Это, конечно, была детская месть, но, идя по коридору редакции, Катя испытывала своеобразное горькое удовлетворение. Пускай теперь разбираются, кто кому что сказал... Черт, фотографии я у него оставила, вспомнила она, но тут же махнула рукой — пусть подавится, хряк, да и пленка, в любом случае, у меня.

Залитая прозрачным пластиком карточка представителя прессы в такт шагам хлопала ее по груди, и она раздраженным жестом сорвала ее и небрежно засунула в карман.

У лифта томилась, строя глазки всем подряд, тоже отягощенная кофром Толоконникова. Катя, не удержавшись, внимательно посмотрела на ее ноги. Ноги были как ноги — длинные, стройные, удлиненные высоченными каблуками, облитые лайкрой, немного чересчур выставляемые напоказ — в общем, вполне ординарные ноги без видимых изъянов.

— Привет, — проворковала Толоконникова. Она никогда не разговаривала, предпочитая нормальной человеческой речи это горловое воркование сексуально озабоченного голубя. Впрочем, иногда она переставала курлыкать и начинала визжать, как циркулярная пила. Это происходило в тех случаях, когда Людочка Толоконникова полагала себя несправедливо обделенной дарами земными — о существовании даров небесных она, похоже, просто не догадывалась.

Катя кивнула в ответ на приветствие, машинально продолжая разглядывать сверкающие ноги Толоконниковой. Проследив направление ее взгляда, та удивленно приподняла тонко прорисованные на кукольном личике брови.

— Что ты так смотришь? Туфли нравятся? Это мне Витя подарил.

Отупевший от недосыпания разум почти без боя сдался зловредному бесу, и Катя сказала:

— Туфли? Да нет, не то. Я все никак не пойму, с чего он взял, что у тебя кривые ноги.

— Кто? — вскинулась Толоконникова.

— Да Витя твой, кто ж еще. Ну, куда этот лифт запропастился? Пойду-ка я, пожалуй, пешком.

Она поправила на плече ремень кофра и скрылась на лестнице прежде, чем опешившая Толоконникова нашлась, что ответить.

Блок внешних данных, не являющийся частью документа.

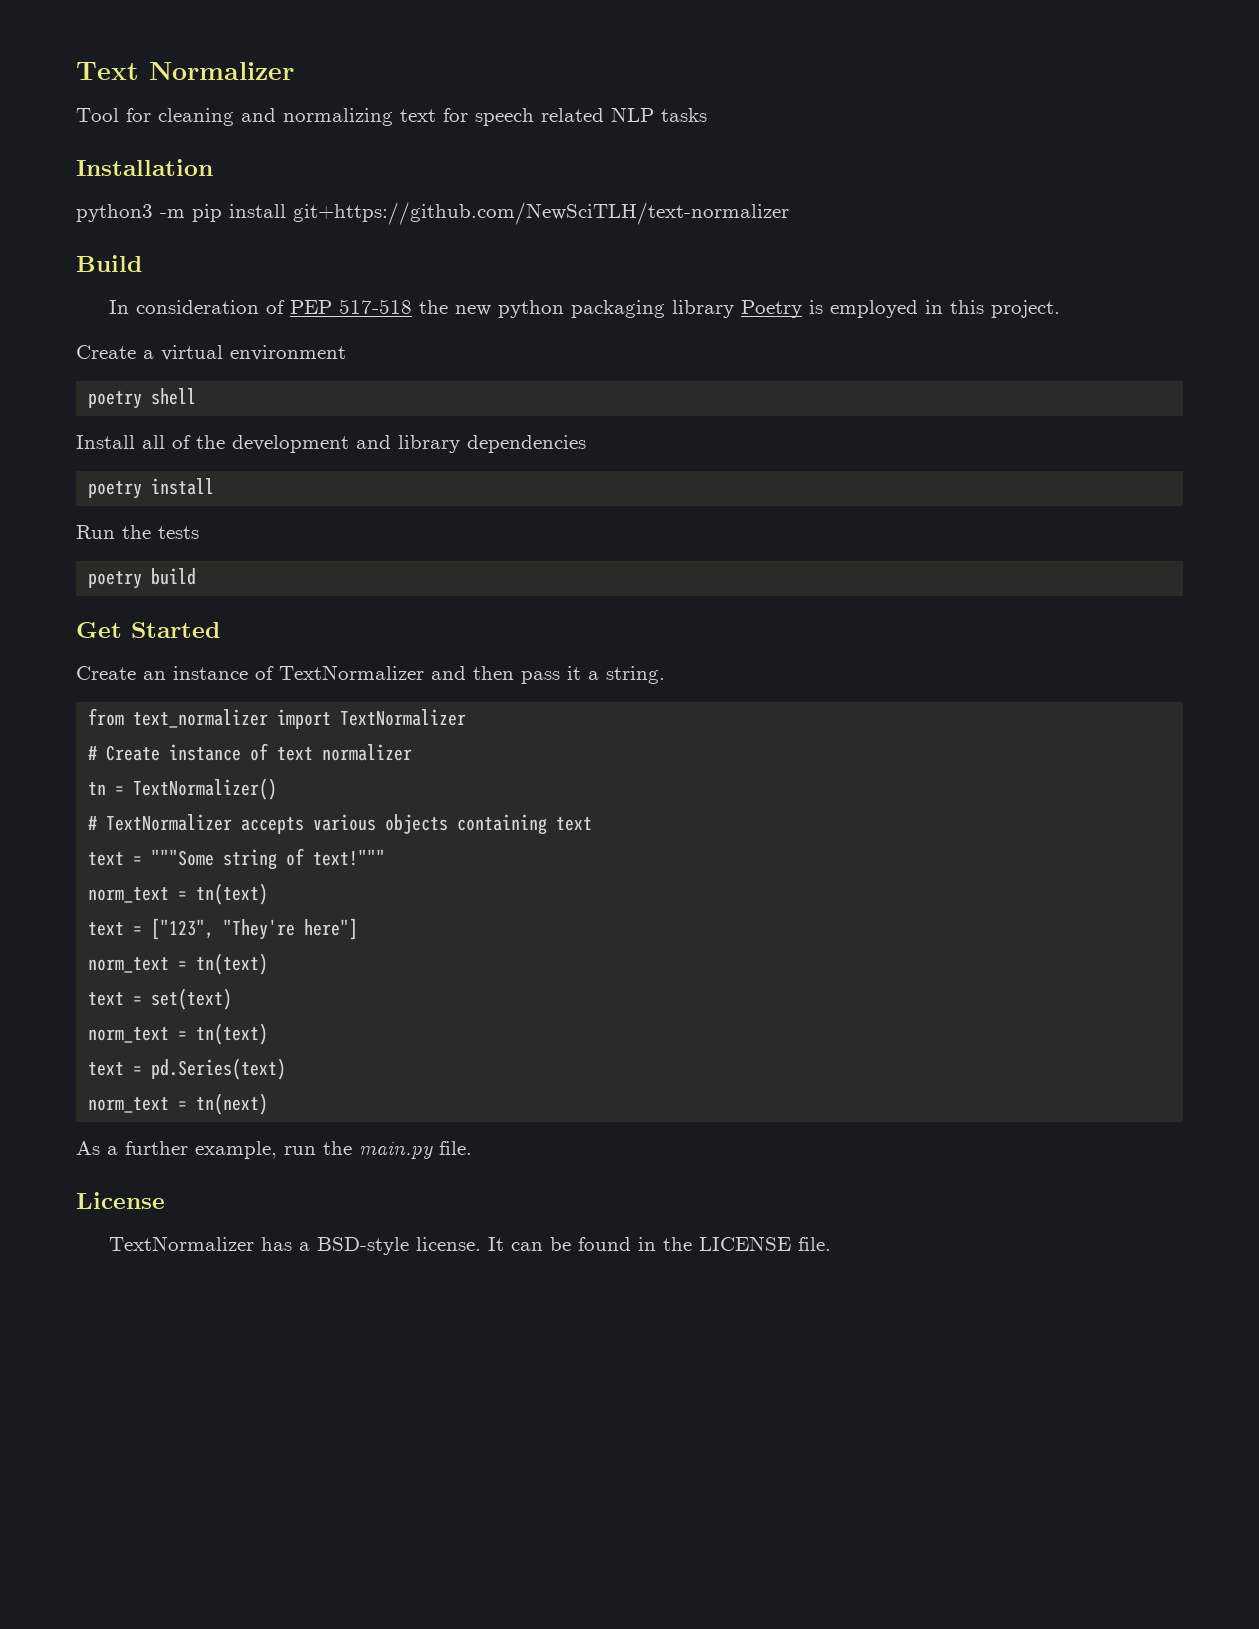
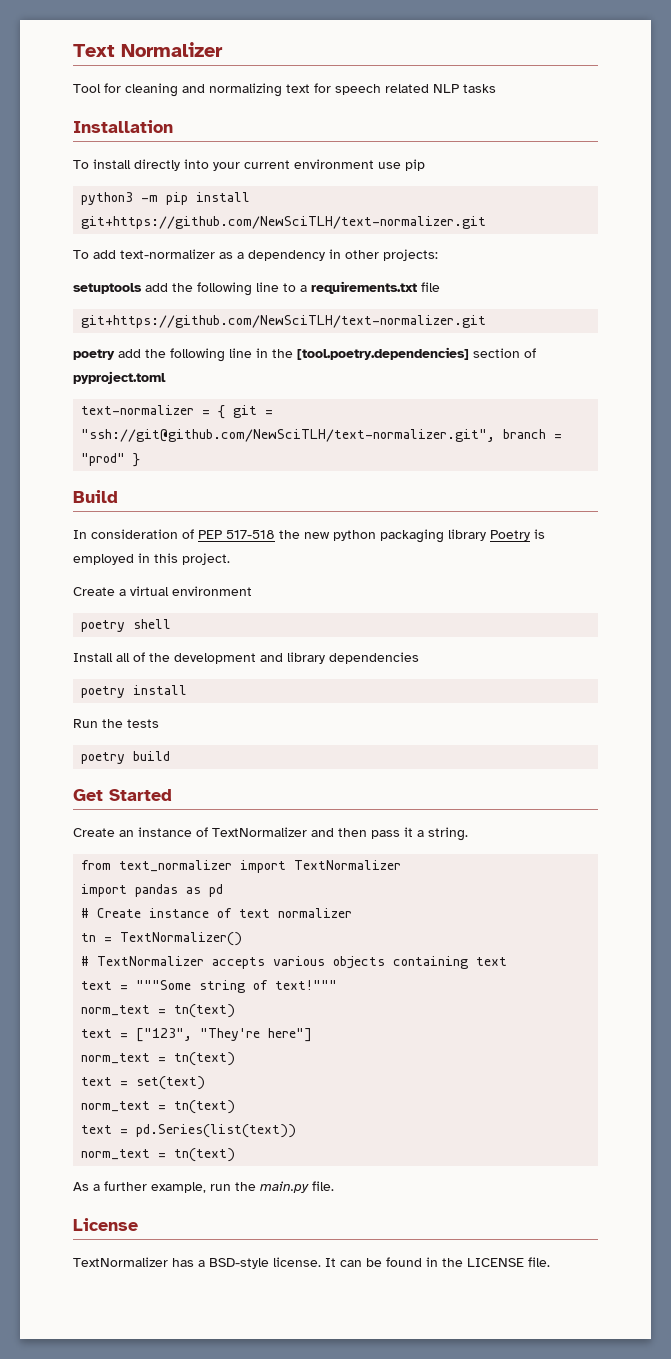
[76,202,789,225] python3 -m pip install git+https://github.com/NewSciTLH/text-normalizer -> [73,159,425,171] [81,192,251,205] [81,216,487,229] [73,249,438,261] [73,281,440,296] [81,315,487,328] [73,347,536,362] [73,371,166,384] [81,405,274,419] [81,429,563,442] [81,453,141,467] To install directly into your current environment use pip // python3 -m pip install git+https://github.com/NewSciTLH/text-normalizer.git // To add text-normalizer as a dependency in other projects: // setuptools add the following line to a requirements.txt file // git+https://github.com/NewSciTLH/text-normalizer.git // poetry add the following line in the [tool.poetry.dependencies] section of pyproject.toml // text-normalizer = { git = "ssh://git@github.com/NewSciTLH/text-normalizer.git", branch = "prod" }
(467, 717) none -> [81,884,224,897] // import pandas as pd
[151,1058,287,1080] [88,1093,269,1115] pd.Series(text) // norm_text = tn(next) -> [136,1124,297,1138] [81,1148,236,1162] pd.Series(list(text)) // norm_text = tn(text)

На улице опять лило. Катя попыталась вспомнить, где оставила зонтик, но вспоминались только ночные улицы, красно-синие огни на крышах милицейских машин, дождь — кажется, зонтика при ней не было уже тогда, — развороченные взрывом внутренности какого-то склада, лаково блестящая кровь на цементном полу, обгорелые, распотрошенные картонные ящики, битое стекло и пронзительный, дурманящий запах спиртного, исходящий от огромных, быстро испаряющихся луж... Омоновцы, как всегда, сохраняли каменное выражение лиц, но ноздри трепетали, втягивая этот запах — какой же трезвый не мечтает сделаться пьяным, особенно если он русский? Кого-то били прикладом и волокли к машине, кто-то невидимый стонал и матерился плачущим голосом, временами начиная надсадно кашлять и отхаркиваться, слышались деловито взвинченные голоса, короткие команды, и вдруг кто-то начал палить из темноты, и она успела трижды щелкнуть затвором камеры, ловя вспышки выстрелов, а потом там что-то тяжело упало, коротко заорали, заматерились в два голоса, послышалась какая-то возня, глухие звуки ударов, и мимо проволокли еще одного в черной кожаной куртке, с черной растрепавшейся шевелюрой и черным от заливавшей его крови лицом, безвольно обвисшего, с болтающейся из стороны в сторону головой...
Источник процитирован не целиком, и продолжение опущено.